According to Bloomberg data, absent the rebasing exercise, the December figure would have represented Ghana’s lowest inflation rate in 23 years.
Although food prices rose by 1.1 percent on a monthly basis due to seasonal factors, Iddrisu cautioned that short-term fluctuations may persist even as broader inflationary pressures continue to ease.
On an annual average basis, inflation fell to 14.6 percent in 2025, from 21 percent in 2024 and 30.2 percent in 2023, according to the World Bank. Headline inflation has now declined sharply from 23.5 percent at the start of 2025 to 5.4 percent in December.
This marks a dramatic reversal from December 2022, when inflation peaked above 54 percent at the height of Ghana’s currency and balance-of-payments crisis.
The sustained disinflation has given policymakers confidence to unwind emergency tightening measures without destabilising the exchange rate.
BusinessDay earlier reported that Ghana emerged as Africa’s most aggressive rate-cutter in 2025. Between January and November, the Bank of Ghana slashed its benchmark policy rate by 1,000 basis points, from 27 percent to 18 percent — the lowest level since April 2022.
Inflation returned to the central bank’s target band of 6–8 percent in September, when it slowed to 9.4 percent, reinforcing expectations that price stability is taking hold as fiscal and monetary conditions stabilise.

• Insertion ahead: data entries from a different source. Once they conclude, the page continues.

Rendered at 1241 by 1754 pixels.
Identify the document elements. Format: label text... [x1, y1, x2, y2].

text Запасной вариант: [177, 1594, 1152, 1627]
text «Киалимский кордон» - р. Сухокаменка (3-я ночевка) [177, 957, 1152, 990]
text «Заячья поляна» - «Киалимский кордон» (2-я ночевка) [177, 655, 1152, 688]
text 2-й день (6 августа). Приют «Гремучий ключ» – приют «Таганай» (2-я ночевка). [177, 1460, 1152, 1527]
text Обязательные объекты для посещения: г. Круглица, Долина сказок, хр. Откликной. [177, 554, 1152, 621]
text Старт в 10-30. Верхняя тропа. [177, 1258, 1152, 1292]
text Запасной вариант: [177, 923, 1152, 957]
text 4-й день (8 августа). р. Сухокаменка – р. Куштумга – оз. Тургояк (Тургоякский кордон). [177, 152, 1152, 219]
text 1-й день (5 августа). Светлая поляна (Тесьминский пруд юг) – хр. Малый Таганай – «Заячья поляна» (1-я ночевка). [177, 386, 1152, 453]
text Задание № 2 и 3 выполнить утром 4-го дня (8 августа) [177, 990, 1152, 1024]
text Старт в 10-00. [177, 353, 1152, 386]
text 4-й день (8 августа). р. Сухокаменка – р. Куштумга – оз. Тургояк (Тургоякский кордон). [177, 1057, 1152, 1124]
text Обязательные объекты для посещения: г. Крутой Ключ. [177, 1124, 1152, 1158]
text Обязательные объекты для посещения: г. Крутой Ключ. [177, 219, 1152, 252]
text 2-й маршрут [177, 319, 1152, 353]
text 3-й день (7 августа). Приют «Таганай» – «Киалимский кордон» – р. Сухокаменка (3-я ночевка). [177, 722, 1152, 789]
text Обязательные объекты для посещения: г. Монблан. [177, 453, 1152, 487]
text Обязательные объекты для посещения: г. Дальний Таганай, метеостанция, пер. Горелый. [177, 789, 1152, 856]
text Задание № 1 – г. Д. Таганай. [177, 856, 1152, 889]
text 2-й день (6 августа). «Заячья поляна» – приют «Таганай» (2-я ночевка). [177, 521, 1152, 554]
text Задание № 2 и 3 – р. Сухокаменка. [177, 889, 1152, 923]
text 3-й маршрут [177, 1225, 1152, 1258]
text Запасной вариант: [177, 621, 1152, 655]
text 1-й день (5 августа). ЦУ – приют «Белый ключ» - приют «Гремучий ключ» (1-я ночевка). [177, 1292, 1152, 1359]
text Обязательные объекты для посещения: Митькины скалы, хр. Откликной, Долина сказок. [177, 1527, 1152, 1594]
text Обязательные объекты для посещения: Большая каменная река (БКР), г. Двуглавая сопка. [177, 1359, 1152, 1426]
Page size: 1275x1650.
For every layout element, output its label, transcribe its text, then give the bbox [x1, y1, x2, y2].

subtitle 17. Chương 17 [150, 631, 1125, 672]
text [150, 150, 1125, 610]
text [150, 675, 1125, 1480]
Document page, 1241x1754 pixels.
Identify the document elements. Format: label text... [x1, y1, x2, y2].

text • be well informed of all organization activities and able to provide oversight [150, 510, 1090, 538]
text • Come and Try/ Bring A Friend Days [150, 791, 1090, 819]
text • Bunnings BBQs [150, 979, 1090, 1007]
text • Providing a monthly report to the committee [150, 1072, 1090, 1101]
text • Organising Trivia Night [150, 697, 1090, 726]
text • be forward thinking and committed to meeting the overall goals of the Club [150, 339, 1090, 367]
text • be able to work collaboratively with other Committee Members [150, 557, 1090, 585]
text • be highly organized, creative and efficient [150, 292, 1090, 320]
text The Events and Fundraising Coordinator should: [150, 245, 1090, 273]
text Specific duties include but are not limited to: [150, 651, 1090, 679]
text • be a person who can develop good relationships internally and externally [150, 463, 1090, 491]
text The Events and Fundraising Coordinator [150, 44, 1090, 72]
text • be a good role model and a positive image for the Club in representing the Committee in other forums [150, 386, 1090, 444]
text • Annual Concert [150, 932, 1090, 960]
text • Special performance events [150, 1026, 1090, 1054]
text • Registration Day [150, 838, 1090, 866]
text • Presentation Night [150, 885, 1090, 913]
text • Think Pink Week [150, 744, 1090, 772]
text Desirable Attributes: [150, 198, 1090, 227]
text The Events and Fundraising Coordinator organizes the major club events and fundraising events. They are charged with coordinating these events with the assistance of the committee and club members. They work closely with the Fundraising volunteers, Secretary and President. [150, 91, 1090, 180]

The easing inflation backdrop has also coincided with improving growth dynamics. Africa’s largest gold producer expanded by 5.5 percent year-on-year in the third quarter of 2025, supported by a recovery in agriculture and services, the statistics agency said last month.
External support has strengthened as well. The International Monetary Fund recently completed the fifth review of Ghana’s loan programme, unlocking an immediate disbursement of about $385 million and bolstering confidence in the country’s reform trajectory.
Ghana’s inflation slowdown has been reinforced by a strong currency rebound. Bloomberg data show the cedi has posted its first annual gain against the US dollar since at least 1994, buoyed by record gold prices and broad dollar weakness.
The cedi has appreciated about 41 percent so far this year, making it the strongest-performing currency among 144 tracked globally, excluding the Russian rouble.
The rally marks a sharp reversal for a currency that suffered persistent depreciation over the past decade due to fiscal slippages and balance-of-payments pressures.
The gains follow Ghana’s early repayment of a $709 million Eurobond, signalling renewed confidence in its debt-restructuring programme and reinforcing the country’s broader economic recovery.